Mark Bell

Personal information
- Born: 19 March 1967 (age 59) Australian Capital Territory

Playing information
- Position: Fullback, Centre, Wing
Club
| Years | Team | Pld | T | G | FG | P |
| 1988–91 | Canberra Raiders | 50 | 15 | 3 | 0 | 66 |
| 1992–93 | Western Suburbs | 34 | 18 | 0 | 0 | 72 |
| 1994 | Penrith Panthers | 7 | 1 | 0 | 0 | 4 |
| 1995–97 | St George Dragons | 52 | 24 | 9 | 1 | 115 |
| 1998 | Wigan Warriors | 22 | 12 | 0 | 0 | 48 |
|  | Total | 165 | 70 | 12 | 1 | 305 |
- Source:

= Mark Bell (rugby league) =

Australian rugby league footballer

Mark Bell (born 19 March 1967) is an Australian former professional rugby league footballer who played in the 1980s and 1990s.

He played for Canberra, Western Suburbs, Penrith, and St. George in Australia, along with a spell with English club Wigan Warriors in the Super League as a wing or centre.

==Career==
A Canberra junior with Yass and Belconnen United, Bell made his début for the Raiders from the bench in 1988, but it was to be his only appearance for the club that year. The following year, he played his first game in the starting line-up, scoring a try against Manly at Brookvale Oval.

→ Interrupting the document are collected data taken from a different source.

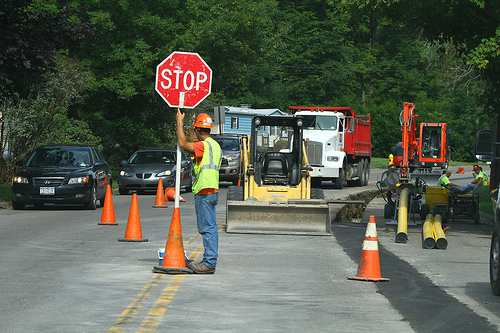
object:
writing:
[158, 70, 206, 92]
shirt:
[190, 139, 222, 196]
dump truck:
[288, 106, 373, 189]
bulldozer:
[222, 114, 333, 237]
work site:
[97, 163, 498, 293]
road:
[0, 165, 499, 332]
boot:
[187, 260, 217, 273]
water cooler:
[155, 247, 193, 269]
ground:
[0, 165, 499, 333]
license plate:
[37, 186, 55, 196]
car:
[10, 143, 117, 211]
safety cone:
[346, 213, 391, 283]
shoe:
[186, 261, 216, 274]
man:
[173, 107, 222, 276]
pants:
[193, 191, 220, 270]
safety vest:
[189, 135, 225, 195]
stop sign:
[153, 49, 213, 108]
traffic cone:
[96, 182, 119, 224]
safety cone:
[117, 194, 149, 243]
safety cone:
[151, 175, 166, 208]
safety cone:
[153, 203, 193, 275]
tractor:
[396, 101, 452, 182]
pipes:
[394, 188, 409, 244]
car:
[116, 149, 198, 196]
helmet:
[188, 112, 215, 129]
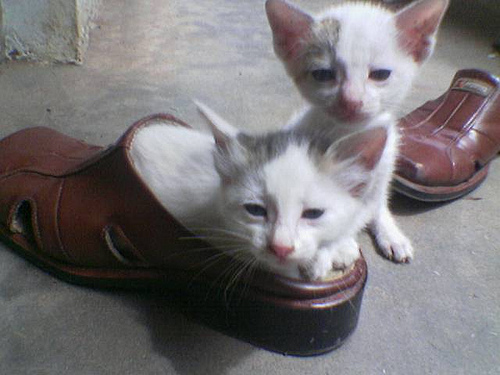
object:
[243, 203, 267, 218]
eyes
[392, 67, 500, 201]
shoe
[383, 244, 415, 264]
paw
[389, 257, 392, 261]
nail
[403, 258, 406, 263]
nail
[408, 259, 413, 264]
nail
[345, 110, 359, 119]
mouth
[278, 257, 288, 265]
mouth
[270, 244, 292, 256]
nose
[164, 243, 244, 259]
kitten whisker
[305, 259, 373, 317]
kitten whisker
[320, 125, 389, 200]
ear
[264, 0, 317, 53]
ear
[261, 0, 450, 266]
cat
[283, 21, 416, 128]
face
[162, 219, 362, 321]
whiskers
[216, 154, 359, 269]
face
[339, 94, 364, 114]
kitten's noses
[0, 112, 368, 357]
brown shoe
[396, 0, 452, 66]
cats ear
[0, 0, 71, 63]
wall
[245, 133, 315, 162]
fur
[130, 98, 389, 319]
cat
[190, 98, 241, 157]
ear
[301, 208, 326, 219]
eye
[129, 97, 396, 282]
kitten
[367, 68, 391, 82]
left eye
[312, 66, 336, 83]
eye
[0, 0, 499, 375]
photograph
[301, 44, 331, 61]
fur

Bell was named on the bench without playing in the match for both the 1989 and 1990 Grand Finals. However, he played centre in the 1991 Grand Final loss to Penrith.

Bell joined the Magpies in 1992 under coach Warren Ryan. He had an immediate impact, scoring tries in his first 4 matches. He scored 16 tries throughout the year to be the season's highest try-scorer (equal with Tim Brasher).

After an unsuccessful season with the Panthers in 1994, during which he played only 7 games, Bell joined the St George Dragons. He was with the club for 3 seasons, scoring 24 tries. He scored 4 tries in the 1996 semi-final series and played on the wing in the 1996 Grand Final loss to Manly.

Bell played a final season with Wigan in 1998's Super League III. Wigan lost only one match that year, and Bell played wing in the side, winning the 1998 Super League Grand Final, beating the Leeds Rhinos 10–4.

Bell still lives and works in the Canberra region. He has coached local teams Queanbeyan Kangaroos and the Yass Magpies.